The program was so successful that the city requested a similar program at Eastview in 2013. “We went into it … I don’t know if we were blind, but the first week [at Eastview] we had some concerns,” Cantellano said.
Coach Pana Vue, 19, remembers walking alone her first night to get equipment and being verbally harassed by a group of men. From then on, patrol cars drove by regularly. Coaches showed up and bonded enthusiastically with the kids. Mothers watched from their cars.
“As the summer went on, I became less and less scared,” Vue said. Best of all, she saw changes in the kids. She remembers two siblings who, for the first time, were allowed to walk alone to the park with walkie-talkies. Another child showed up every day for four weeks. Finally, his mother registered him.
The lessons at Eastview went far beyond serving.
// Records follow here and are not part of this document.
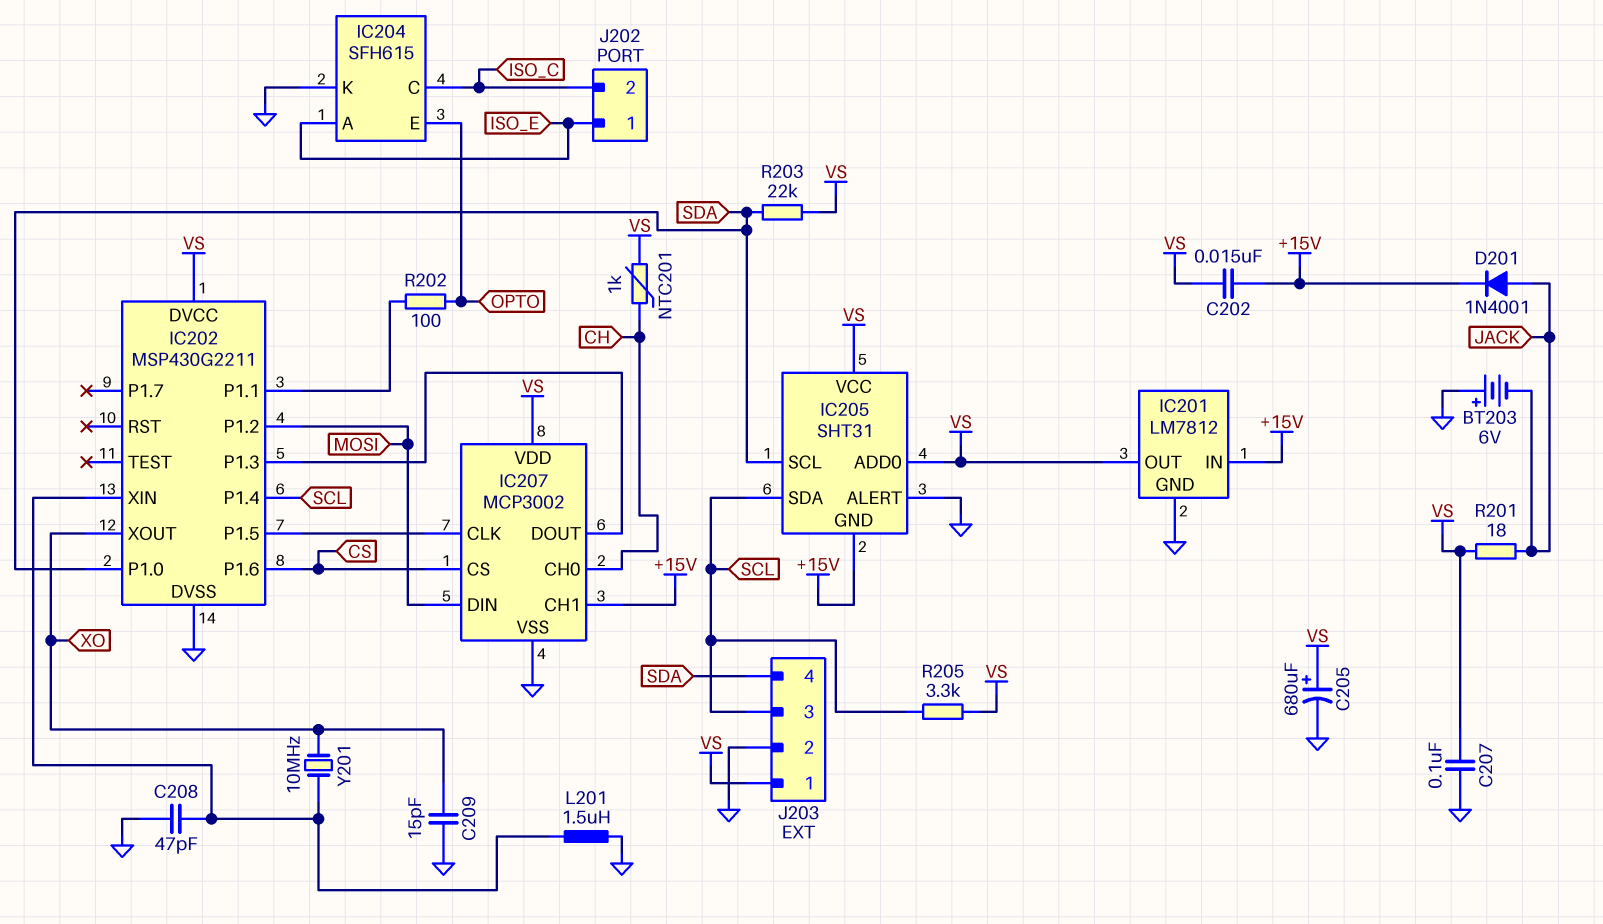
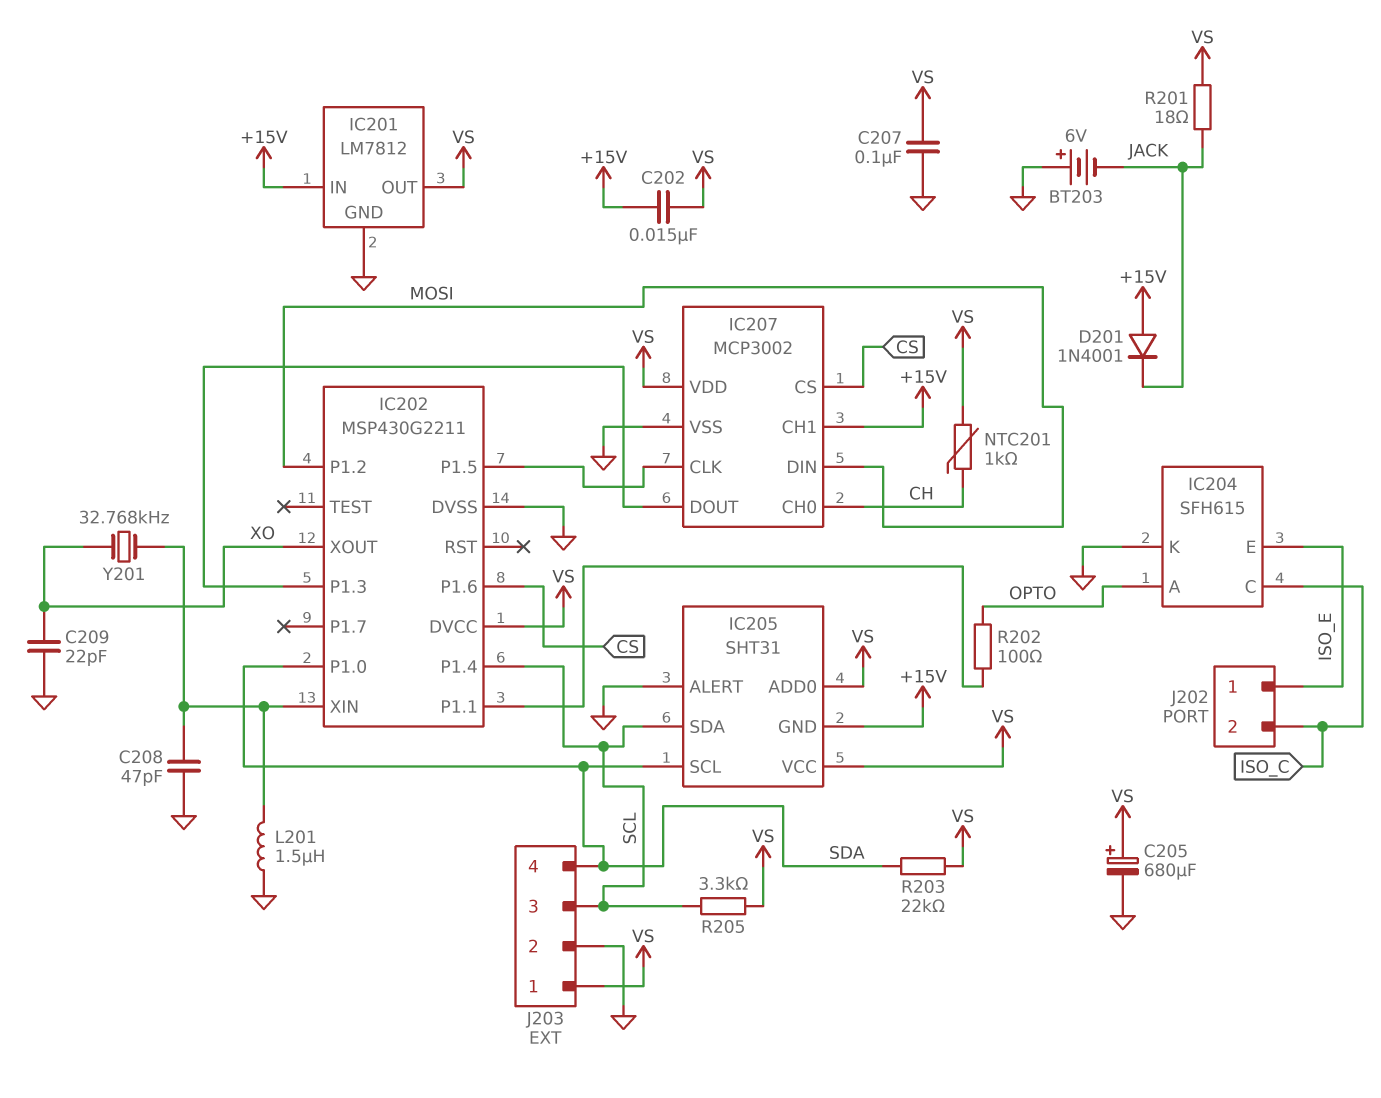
C209: 15pF (GND, XO) -> 22pF (GND, XO)
D201: diode 1N4001 (A JACK, K +15V) -> diode 1N4001 (A +15V, K JACK)
IC204 pin A: ISO_E -> OPTO
IC204 pin E: OPTO -> ISO_E
Y201: 10MHz (IC202/XIN, XO) -> 32.768kHz (IC202/XIN, XO)

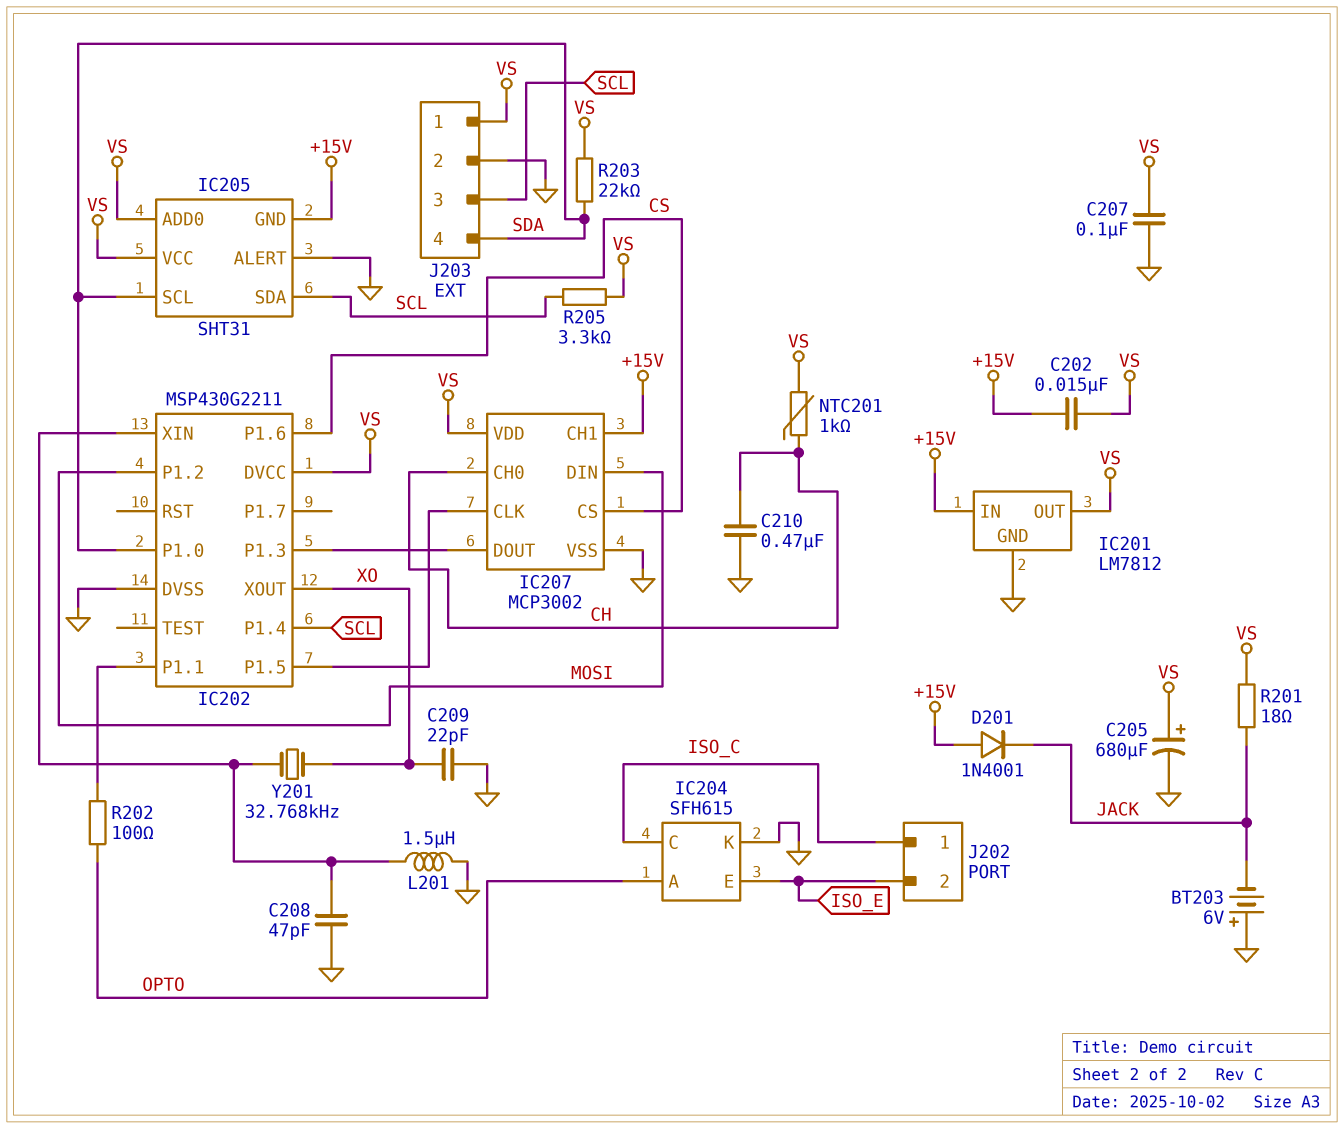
C210: none -> 470nF (CH, GND)
J202 pin 1: ISO_E -> ISO_C
J202 pin 2: ISO_C -> ISO_E

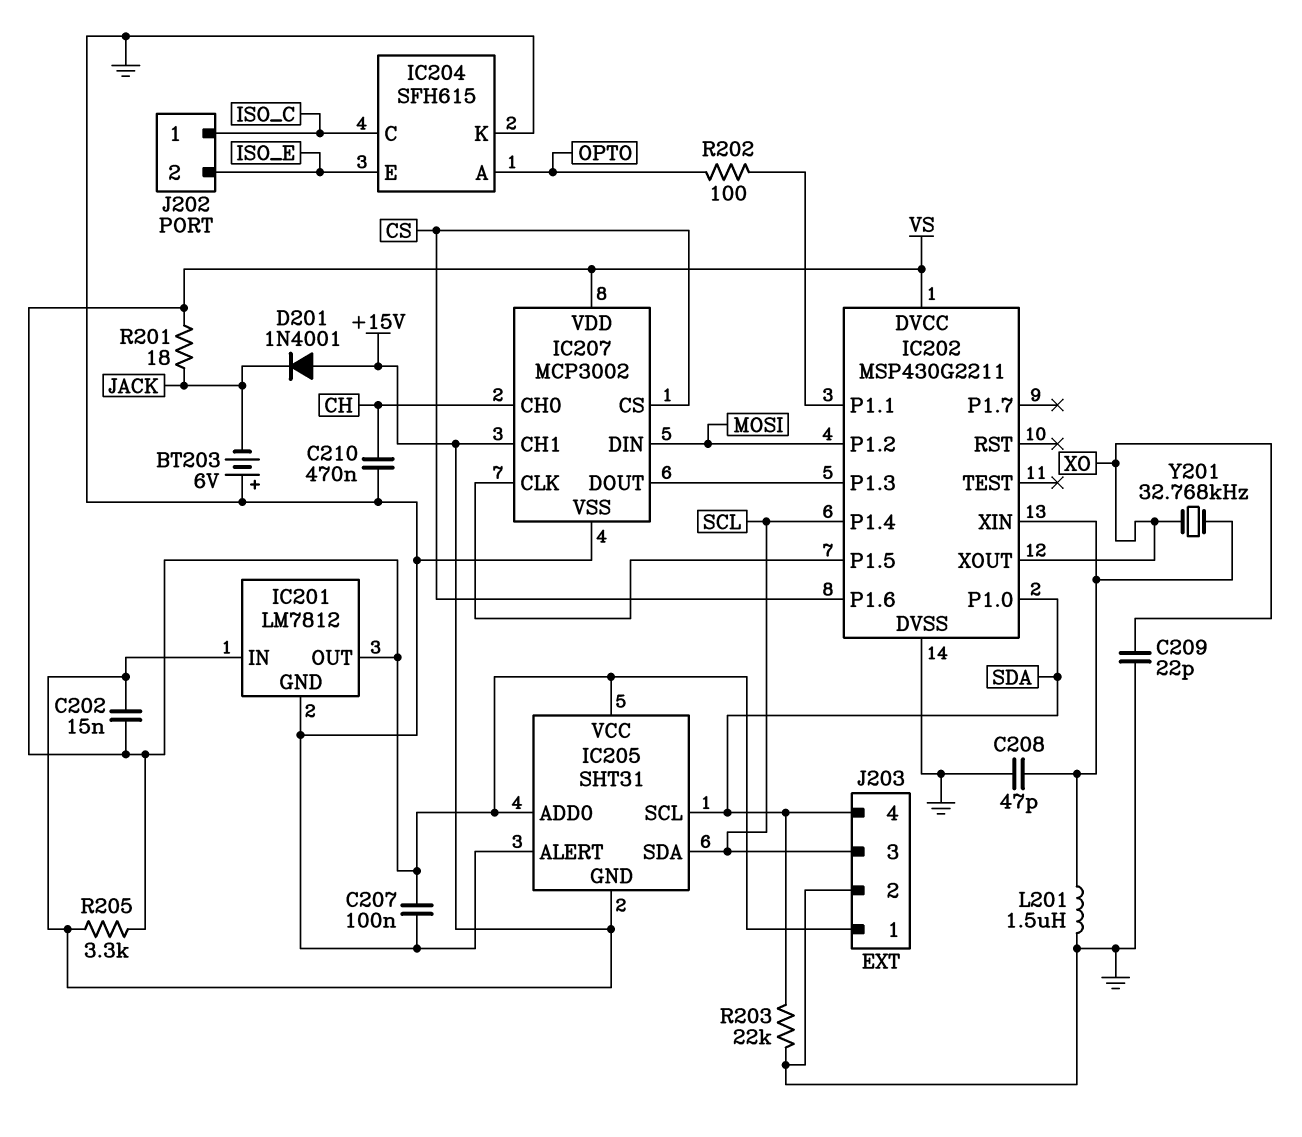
C205: 680uF (plus VS, minus GND) -> none
NTC201: 1k (CH, VS) -> none
R203: 22k (SDA, VS) -> 22k (GND, SDA)
R205: 3.3k (SCL, VS) -> 3.3k (+15V, VS)

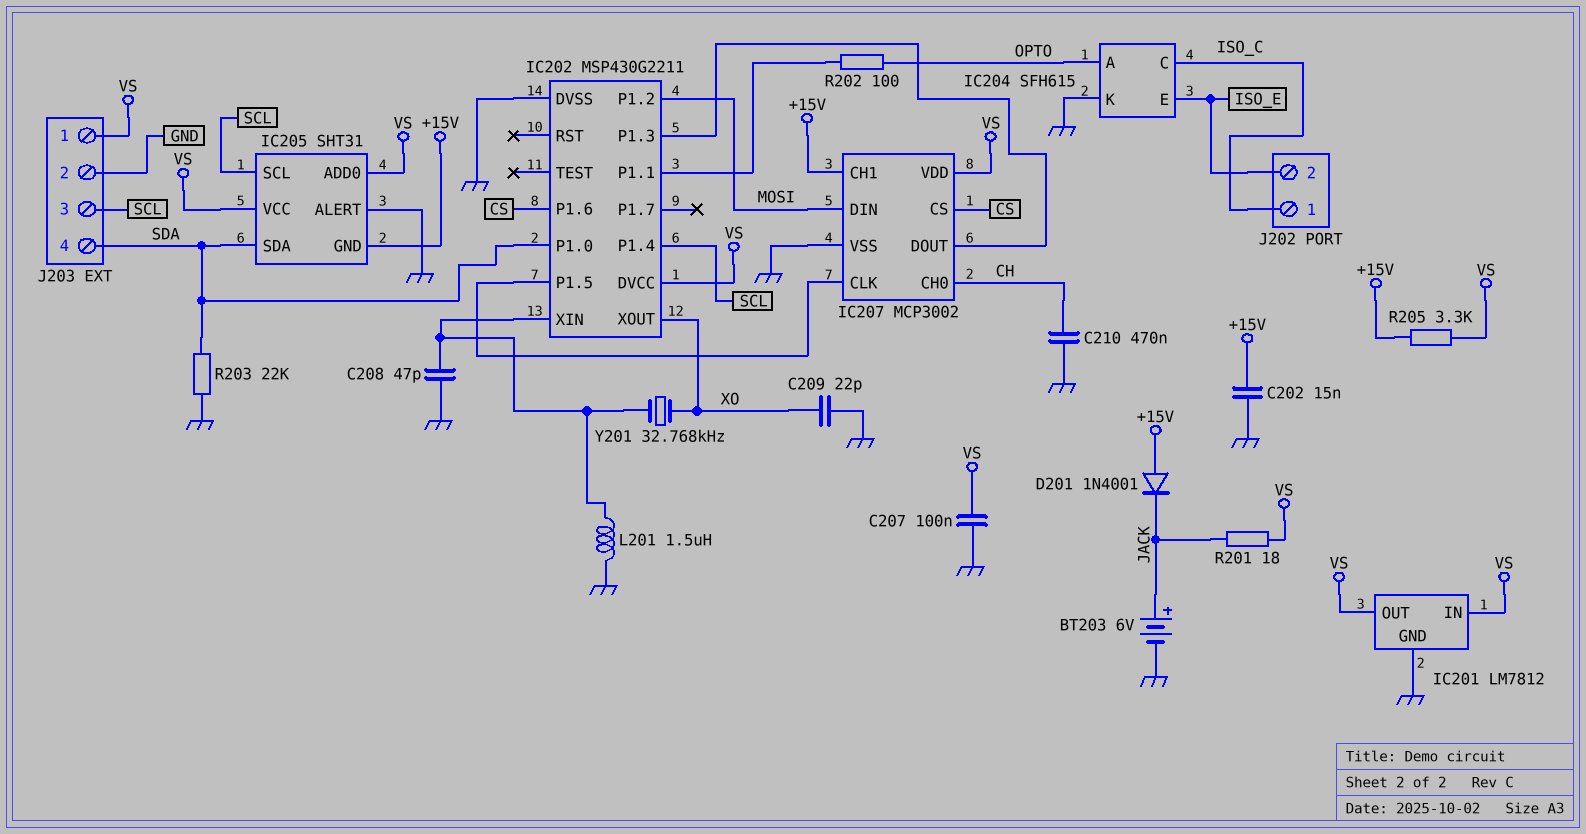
BT203: 6V (plus GND, minus JACK) -> 6V (plus JACK, minus GND)
C202: 15nF (+15V, VS) -> 15nF (+15V, GND)
IC201 pin IN: +15V -> VS
IC205 pin SCL: SDA -> SCL
IC205 pin SDA: SCL -> SDA

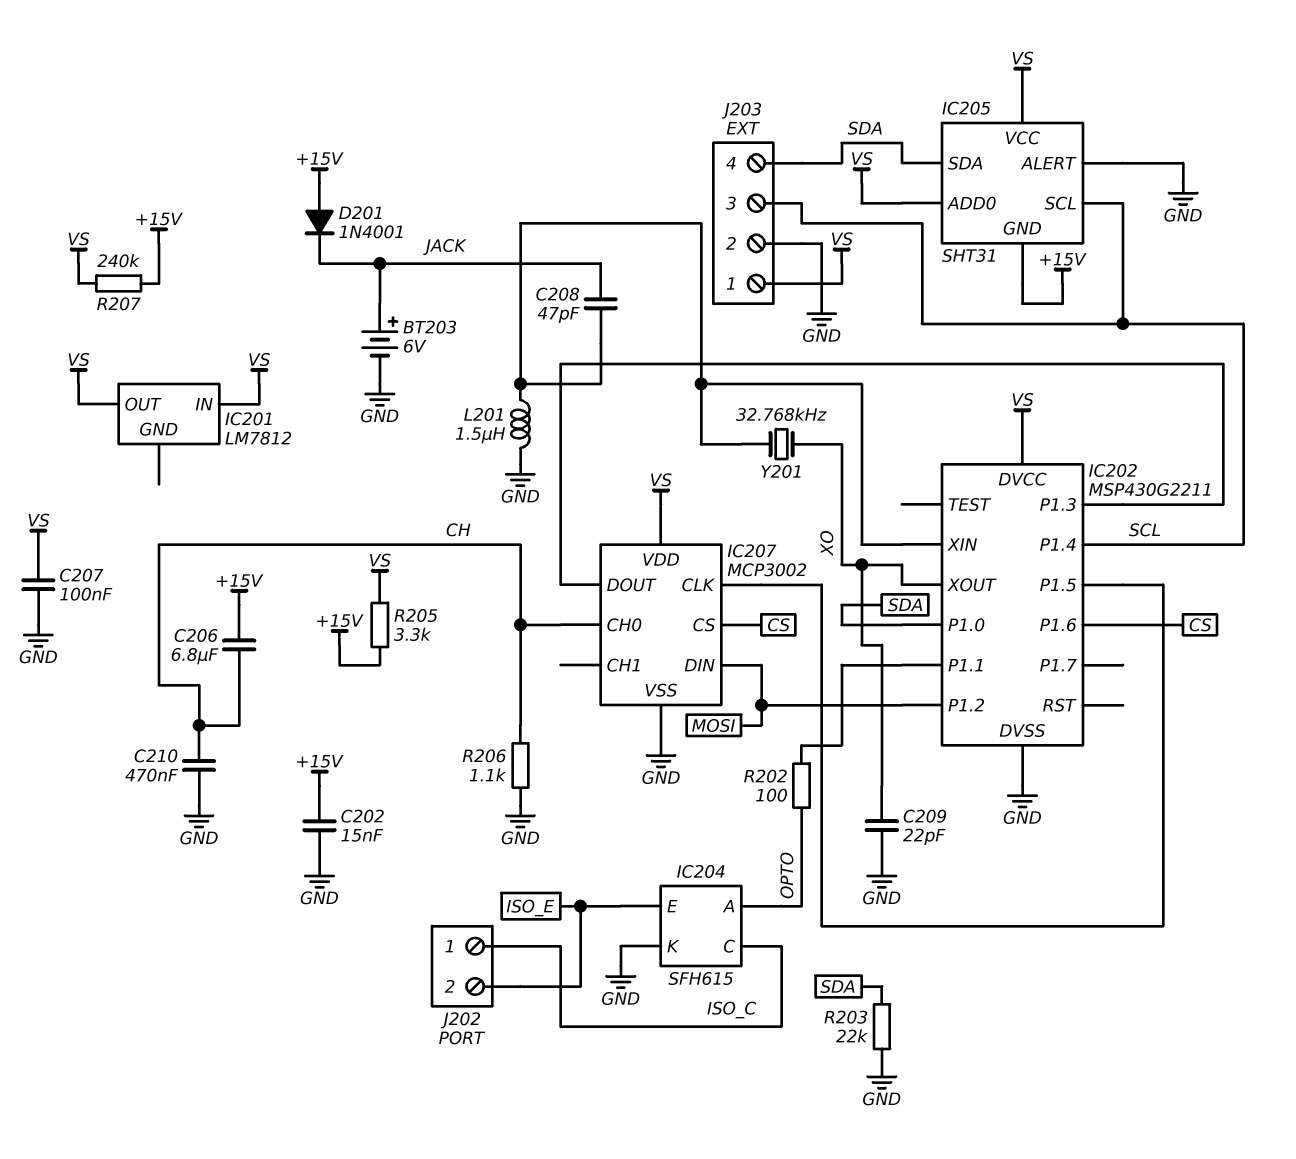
C206: none -> 6.8uF (+15V, CH)
C208: 47pF (GND, IC202/XIN) -> 47pF (IC202/XIN, JACK)
IC201 pin GND: GND -> none
IC207 pin CH1: +15V -> none
R201: 18 (JACK, VS) -> none
R206: none -> 1.1k (CH, GND)
R207: none -> 240k (+15V, VS)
“All sports teach good sportsmanship,” Cantellano said. “But, in tennis, you call your own lines. That teaches kids to call the ball correctly, to be honest. Either you’re going to be a cheater or you’re not.”
And something else: “There’s no clock in tennis, which promotes perseverance,” she said. “You always have an opportunity to come back and win.”
That goes for kids — and communities.
“Early on it was like: Who’s going to win? Are we going to be able to run urban tennis or are they going to stop it?” Cantellano said. “Last year was a huge change,” she said, noting that the program (stpaulurbantennis.org) returns in June to Eastview and will be added to Central Village in Frogtown.
Tetu agrees. “What is so cool is that, when little kids are doing the stretch drill, they’re really motivated and people are laughing. That was what was missing from the park,” Tetu said.
“Joy. We finally hear laughter in the park.”